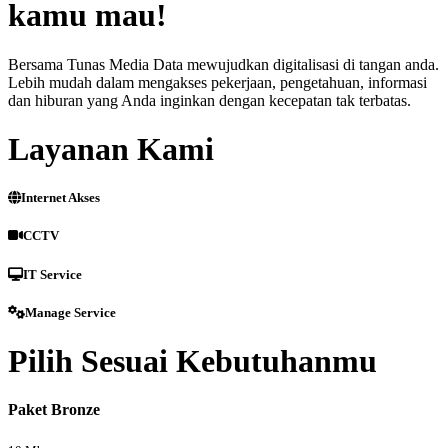
kamu mau!
Bersama Tunas Media Data mewujudkan digitalisasi di tangan anda.
Lebih mudah dalam mengakses pekerjaan, pengetahuan, informasi
dan hiburan yang Anda inginkan dengan kecepatan tak terbatas.
Layanan Kami
Internet Akses
CCTV
IT Service
Manage Service
Pilih Sesuai Kebutuhanmu
Paket Bronze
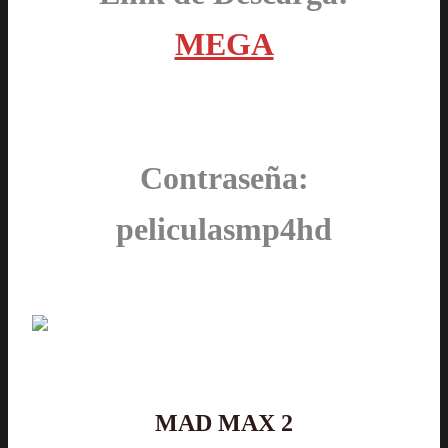
MEGA
Contraseña:
peliculasmp4hd
MAD MAX 2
· · · ·
WHAT IS NEEDED:
Would you please print out all the records above exactly, minus any pictures?

ANSWER SPACE:
kamu mau!
Bersama Tunas Media Data mewujudkan digitalisasi di tangan anda.
Lebih mudah dalam mengakses pekerjaan, pengetahuan, informasi
dan hiburan yang Anda inginkan dengan kecepatan tak terbatas.
Layanan Kami
Internet Akses
CCTV
IT Service
Manage Service
Pilih Sesuai Kebutuhanmu
Paket Bronze
MEGA
Contraseña:
peliculasmp4hd
MAD MAX 2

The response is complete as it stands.